Start of DATA FOR ANALYSIS
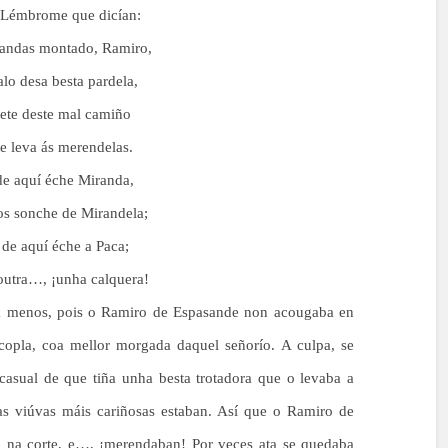
o. Lémbrome que dicían:
andas montado, Ramiro,
alo desa besta pardela,
ete deste mal camiño
te leva ás merendelas.
de aquí éche Miranda,
os sonche de Mirandela;
 de aquí éche a Paca;
outra…, ¡unha calquera!
a menos, pois o Ramiro de Espasande non acougaba en
copla, coa mellor morgada daquel señorío. A culpa, se
casual de que tiña unha besta trotadora que o levaba a
as viúvas máis cariñosas estaban. Así que o Ramiro de
a na corte, e…, ¡merendaban! Por veces ata se quedaba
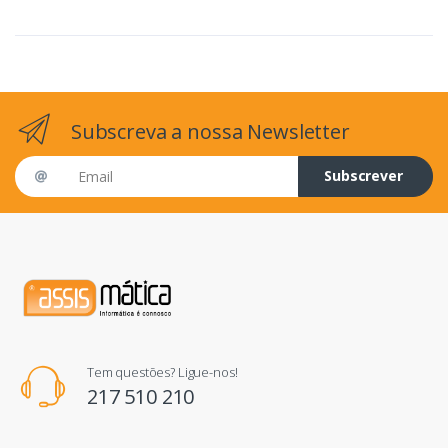
Subscreva a nossa Newsletter
Email address
Subscrever
Tem questões? Ligue-nos!
217 510 210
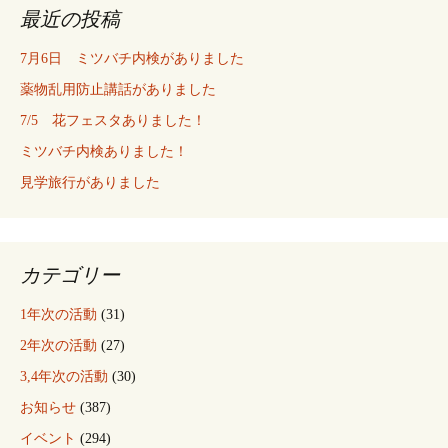
最近の投稿
7月6日 ミツバチ内検がありました
薬物乱用防止講話がありました
7/5 花フェスタありました！
ミツバチ内検ありました！
見学旅行がありました
カテゴリー
1年次の活動
(31)
2年次の活動
(27)
3,4年次の活動
(30)
お知らせ
(387)
イベント
(294)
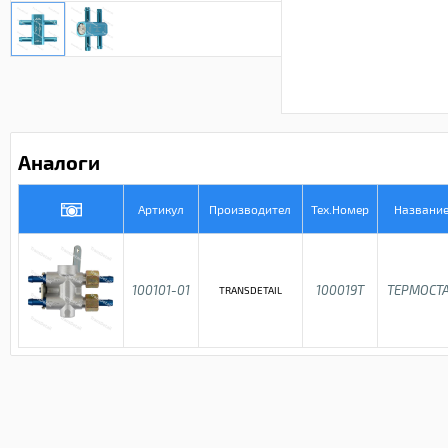
Аналоги
Артикул
Производител
Тех.Номер
Названи
100101-01
100019T
ТЕРМОСТ
TRANSDETAIL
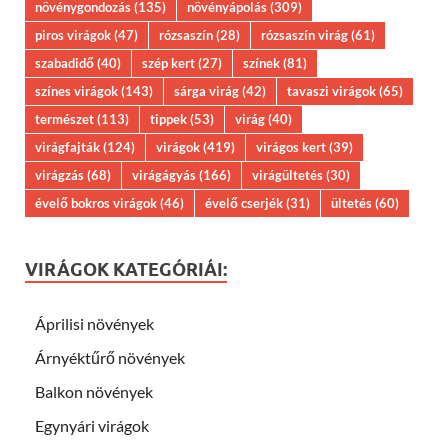
növénygondozás
(135)
növényápolás
(309)
piros virágok
(47)
rózsaszín
(28)
rózsaszín virág
(61)
szabadidő
(40)
szép kert
(27)
színek
(81)
színes virágok
(143)
sárga virág
(42)
tavaszi virágok
(65)
természet
(113)
tippek
(53)
virág
(40)
virágfajták
(124)
virágok
(419)
virágos kert
(39)
virágzás
(68)
virágágyás
(166)
virágültetés
(30)
évelő bokros virágok
(46)
évelő cserjék
(31)
ültetés
(60)
VIRÁGOK KATEGÓRIÁI:
Áprilisi növények
Árnyéktűrő növények
Balkon növények
Egynyári virágok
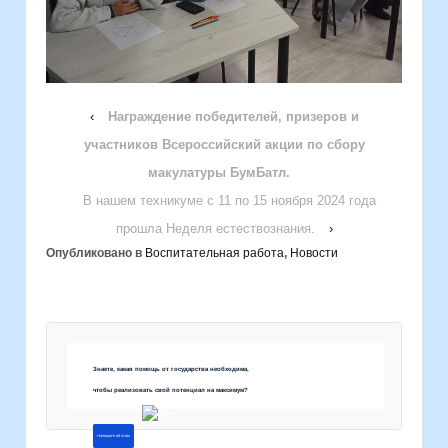
‹
Награждение победителей, призеров и
участников Всероссийский акции по сбору
макулатуры БумБатл.
В нашем техникуме с 11 по 15 ноября 2024 года
прошла Неделя естествознания.
›
Опубликовано в
Воспитательная работа
,
Новости
Знаете, какая помощь от государства необходима,
чтобы реализовать свой потенциал на максимум?
Напишите об этом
End of DATA FOR ANALYSIS
• _TO DO_
Write out the text of every row above, line for line, and leave the pictures out.

• _TASK ANSWER_
o. Lémbrome que dicían:
andas montado, Ramiro,
alo desa besta pardela,
ete deste mal camiño
te leva ás merendelas.
de aquí éche Miranda,
os sonche de Mirandela;
 de aquí éche a Paca;
outra…, ¡unha calquera!
a menos, pois o Ramiro de Espasande non acougaba en
copla, coa mellor morgada daquel señorío. A culpa, se
casual de que tiña unha besta trotadora que o levaba a
as viúvas máis cariñosas estaban. Así que o Ramiro de
a na corte, e…, ¡merendaban! Por veces ata se quedaba
Subscreva a nossa Newsletter
Email address
Subscrever
Tem questões? Ligue-nos!
217 510 210
最近の投稿
7月6日 ミツバチ内検がありました
薬物乱用防止講話がありました
7/5 花フェスタありました！
ミツバチ内検ありました！
見学旅行がありました
カテゴリー
1年次の活動
(31)
2年次の活動
(27)
3,4年次の活動
(30)
お知らせ
(387)
イベント
(294)
Аналоги
Артикул
Производител
Тех.Номер
Названи
100101-01
100019T
ТЕРМОСТ
TRANSDETAIL
növénygondozás
(135)
növényápolás
(309)
piros virágok
(47)
rózsaszín
(28)
rózsaszín virág
(61)
szabadidő
(40)
szép kert
(27)
színek
(81)
színes virágok
(143)
sárga virág
(42)
tavaszi virágok
(65)
természet
(113)
tippek
(53)
virág
(40)
virágfajták
(124)
virágok
(419)
virágos kert
(39)
virágzás
(68)
virágágyás
(166)
virágültetés
(30)
évelő bokros virágok
(46)
évelő cserjék
(31)
ültetés
(60)
VIRÁGOK KATEGÓRIÁI:
Áprilisi növények
Árnyéktűrő növények
Balkon növények
Egynyári virágok
‹
Награждение победителей, призеров и
участников Всероссийский акции по сбору
макулатуры БумБатл.
В нашем техникуме с 11 по 15 ноября 2024 года
прошла Неделя естествознания.
›
Опубликовано в
Воспитательная работа
,
Новости
Знаете, какая помощь от государства необходима,
чтобы реализовать свой потенциал на максимум?
Напишите об этом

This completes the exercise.